Kutsal Yerlerde gezilerini tamamladıktan sonra kuzeye doğru yürürler. Susam ve pamuk tarlaları arasından geçip beş gün içinde Şam'a varırlar. Yazar burada da aynı düzenli biçimde Şam şehrinin surları, Suriye'de tıp, hukuk ve kervansaraylar, Mekke'ye giden hacılar, bölgenin nadir faunası, sedir ağaçları, tarım biçimleri, Baalbek harabeleri, Halep sokakları ve eski sikkeler, Antakya ve erken hristiyanlığın kalıntıları, Adana ve Büyük İskender'in muharebe yaptığı ovalar ve Orta Doğu'da görülmeğe değer tüm garip şeyleri sırayla kaydeder.
Orta Anadolu'ya vardıklarında özellikle Türklerin beslenme alışkanlıkları ve dokumacılıkları hakkında gözlemler yapar, ancak bitki araştırmasından bir an bile vazgeçmez, ayrıca kaplıcalar, atlar ve bölgedeki özel koyun cinsini (tiftik) kaydeder. Gezginler Konya ve Akşehir'den geçerek Ankara'ya oradan da Afyon Karahisar'a gelirler ve 1547 yılı kışının geri kalan kısmını 1548'in baharına dek burada geçirirler. Belon bu arada seyahatnamesinin üçüncü bölümünü yazma fırsatını bulur. Bu bölümde Türklerin kökenleri, özel ve kamu hayatları, Osmanlı İmparatorluğunun toplumsal kurumları ve yönetimi, müslümanların adetleri ve dinî inançları hakkında yazar. Yolu Kütahya'ya doğru devam eder ve Bursa'yı ziyaret eder; nihayet İstanbul'a vardığında Fransa elçisi D' Aramon'u Kanuni Sultan Süleyman'ın İran'a karşı yapacağı seferde izlemeye hazır bulur. Seferberlik 1548'in Mayıs ayında gerçekleşir ve yorulmak bilmeyen Belon yanında Gilles ve Thevet ile beraber seferberliğe katılır. Ancak bu kez Fransız doğabilimci sadece İzmit'e kadar ulaşabilir. Buradan İstanbul'a dönüp bir gemiye biner ve 1549 yılı başlarında nihayet Venedik'e ulaşır. 1550'de ise yeni bir diplomatik görevle İngiltere'ye doğru yola çıkar.

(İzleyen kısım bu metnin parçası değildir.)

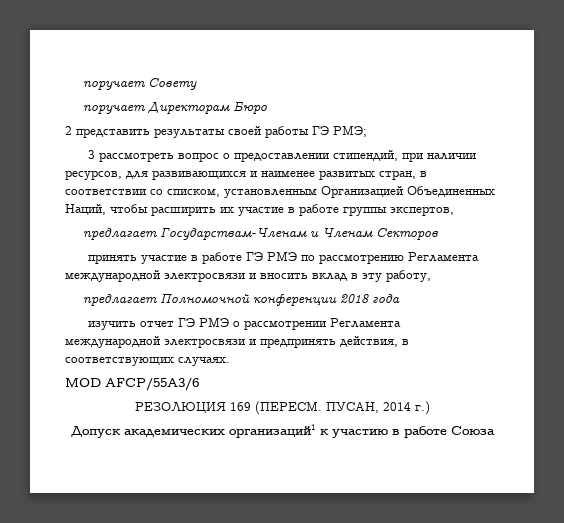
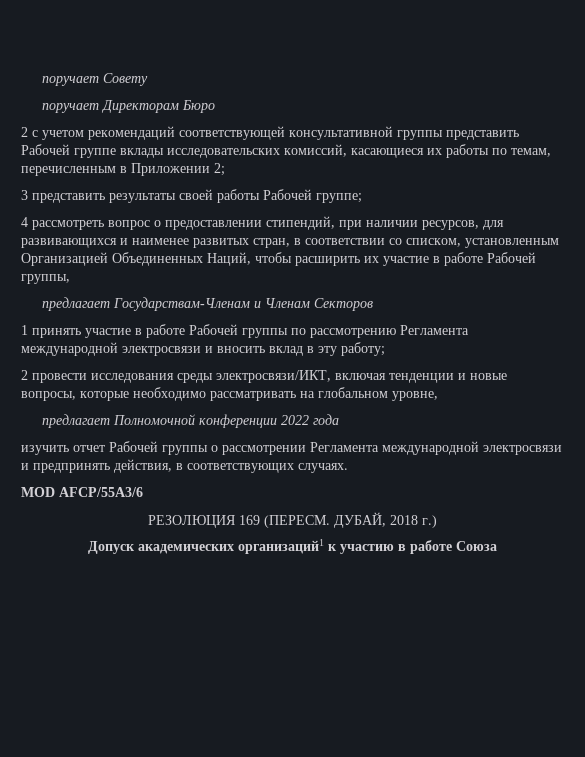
(72, 130) none -> [32,126,519,140] [21,144,551,158] [21,163,225,176] [21,190,28,200] с учетом рекомендаций соответствующей консультативной группы представить Рабочей группе вклады исследовательских комиссий, касающиеся их работы по темам, перечисленным в Приложении 2; // 3
[312,125,367,137] [88,150,96,159] ГЭ РМЭ; // 3 -> [263,189,362,203] [21,217,28,227] Рабочей группе; // 4
[343,206,454,216] группы экспертов, -> [487,252,536,263] [21,274,70,284] Рабочей группы,
(439, 234) none -> [21,325,28,335] 1
[246,251,298,261] ГЭ РМЭ -> [189,324,288,338] Рабочей группы
[386,270,431,282] работу, -> [341,342,385,356] [21,370,507,383] [21,387,438,401] работу; // 2 провести исследования среды электросвязи/ИКТ, включая тенденции и новые вопросы, которые необходимо рассматривать на глобальном уровне,
[339,294,369,303] 2018 -> [280,415,309,425] 2022
[178,317,230,327] ГЭ РМЭ -> [109,441,208,455] Рабочей группы
[325,402,411,413] ПУСАН, 2014 -> [334,512,418,528] ДУБАЙ, 2018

Daha sonra Montmorency'lerin himayesine girip bundan sonraki zamanını Fransa taşrasından İtalya'ya kadar uzanan bir alanda bitki araştırmalarına ayırır - nitekim İtalya'dan ülkesine selvi, çınar ve zakkum çeşitleri götürür. Öte yandan gittikçe Reform rejimine karşı tavır alan kilisedeki görevini de sürdürür. Ömrünün son yıllarında, süregitmekte olan dinî çarpışmalarda kendisi de fanatik bir katolik taraftarı olarak faal rol alır. Nihayet 1565 yılının Nisan ayında bir akşam Paris'te esrarengiz bir biçimde öldürülür. Boulogne ormanında bulunan Madrid sarayında kendisine sağlanan misafirhaneye giderken fanatik bir Hugueno tarafından vurulduğu sanılıyor. Henüz 48 yaşındaydı.
Belon 1551 yılından itibaren kitaplarını yazmaya ve yayınlamaya başlar. İlk başta gelen Histoire naturelles des étranges poissons marins adlı yapıtı kendi desenleriyle tamamlanmış bir çalışmadır. 1553 yılında, balıklar hakkında latincede yazılmış De aquqtilibus kitabını yayınlar. Aynı kitap iki yıl sonra De la nature & diversité des poissons başlığıyla fransızca olarak basılır. Gine 1553'te seyahatnamesini de yayınlar. Bu yapıt 1554'te ikinci baskı yapar, 1555'te ise Histoire de la nature des oiseaux çalışması ile birlikte düzeltmeler ve eklemeler yapıldıktan sonra üçüncü kez yayınlanır. Bunlardan başka 1553'de De arboribus coniferis ve De admirabile operum antiquorum başlıklı değişik konulu iki çalışmasını da yayınlar.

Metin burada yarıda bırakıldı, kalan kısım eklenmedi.